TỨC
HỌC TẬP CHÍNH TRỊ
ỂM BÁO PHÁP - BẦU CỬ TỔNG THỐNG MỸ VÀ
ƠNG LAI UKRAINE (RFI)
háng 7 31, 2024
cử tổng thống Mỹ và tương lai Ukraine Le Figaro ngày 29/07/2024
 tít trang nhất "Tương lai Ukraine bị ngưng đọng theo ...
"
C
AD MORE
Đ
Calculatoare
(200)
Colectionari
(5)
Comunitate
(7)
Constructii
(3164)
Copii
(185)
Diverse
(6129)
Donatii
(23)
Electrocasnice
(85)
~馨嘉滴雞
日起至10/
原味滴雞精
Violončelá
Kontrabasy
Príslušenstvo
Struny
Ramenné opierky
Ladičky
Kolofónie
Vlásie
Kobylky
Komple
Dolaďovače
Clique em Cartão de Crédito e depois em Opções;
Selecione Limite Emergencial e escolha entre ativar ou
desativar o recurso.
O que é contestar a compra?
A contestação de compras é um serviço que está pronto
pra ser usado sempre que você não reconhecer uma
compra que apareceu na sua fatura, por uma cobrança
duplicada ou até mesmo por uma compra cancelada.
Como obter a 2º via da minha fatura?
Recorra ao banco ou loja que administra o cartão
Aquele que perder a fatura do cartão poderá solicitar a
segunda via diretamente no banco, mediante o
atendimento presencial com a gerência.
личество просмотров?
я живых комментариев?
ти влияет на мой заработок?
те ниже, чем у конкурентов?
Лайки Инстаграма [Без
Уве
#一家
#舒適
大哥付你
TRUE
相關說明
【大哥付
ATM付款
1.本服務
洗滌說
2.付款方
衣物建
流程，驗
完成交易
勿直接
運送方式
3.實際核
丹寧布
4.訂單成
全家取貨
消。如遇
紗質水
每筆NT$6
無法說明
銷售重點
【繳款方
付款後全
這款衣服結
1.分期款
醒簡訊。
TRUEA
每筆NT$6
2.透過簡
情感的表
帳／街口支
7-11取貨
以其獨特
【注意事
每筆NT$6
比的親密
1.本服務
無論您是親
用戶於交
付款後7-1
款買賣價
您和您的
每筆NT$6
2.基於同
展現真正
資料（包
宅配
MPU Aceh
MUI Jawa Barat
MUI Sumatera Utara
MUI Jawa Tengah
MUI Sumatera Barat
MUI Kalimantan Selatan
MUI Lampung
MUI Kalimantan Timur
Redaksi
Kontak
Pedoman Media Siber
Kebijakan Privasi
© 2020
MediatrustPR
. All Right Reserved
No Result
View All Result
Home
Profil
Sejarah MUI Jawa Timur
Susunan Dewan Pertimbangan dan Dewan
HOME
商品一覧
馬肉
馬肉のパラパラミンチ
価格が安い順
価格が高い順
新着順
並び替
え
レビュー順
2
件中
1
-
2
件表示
☆ ☆ ☆ ☆
• WORK INSTRUCTIONS:
Output the lines above as a numbered list, starting from the first line and going up to and including the line that contains "Aquele que perder". Leave out any blank lines.

• TASK SOLUTION:
1. TỨC
2. HỌC TẬP CHÍNH TRỊ
3. ỂM BÁO PHÁP - BẦU CỬ TỔNG THỐNG MỸ VÀ
4. ƠNG LAI UKRAINE (RFI)
5. háng 7 31, 2024
6. cử tổng thống Mỹ và tương lai Ukraine Le Figaro ngày 29/07/2024
7.  tít trang nhất "Tương lai Ukraine bị ngưng đọng theo ...
8. "
9. C
10. AD MORE
11. Đ
12. Calculatoare
13. (200)
14. Colectionari
15. (5)
16. Comunitate
17. (7)
18. Constructii
19. (3164)
20. Copii
21. (185)
22. Diverse
23. (6129)
24. Donatii
25. (23)
26. Electrocasnice
27. (85)
28. ~馨嘉滴雞
29. 日起至10/
30. 原味滴雞精
31. Violončelá
32. Kontrabasy
33. Príslušenstvo
34. Struny
35. Ramenné opierky
36. Ladičky
37. Kolofónie
38. Vlásie
39. Kobylky
40. Komple
41. Dolaďovače
42. Clique em Cartão de Crédito e depois em Opções;
43. Selecione Limite Emergencial e escolha entre ativar ou
44. desativar o recurso.
45. O que é contestar a compra?
46. A contestação de compras é um serviço que está pronto
47. pra ser usado sempre que você não reconhecer uma
48. compra que apareceu na sua fatura, por uma cobrança
49. duplicada ou até mesmo por uma compra cancelada.
50. Como obter a 2º via da minha fatura?
51. Recorra ao banco ou loja que administra o cartão
52. Aquele que perder a fatura do cartão poderá solicitar a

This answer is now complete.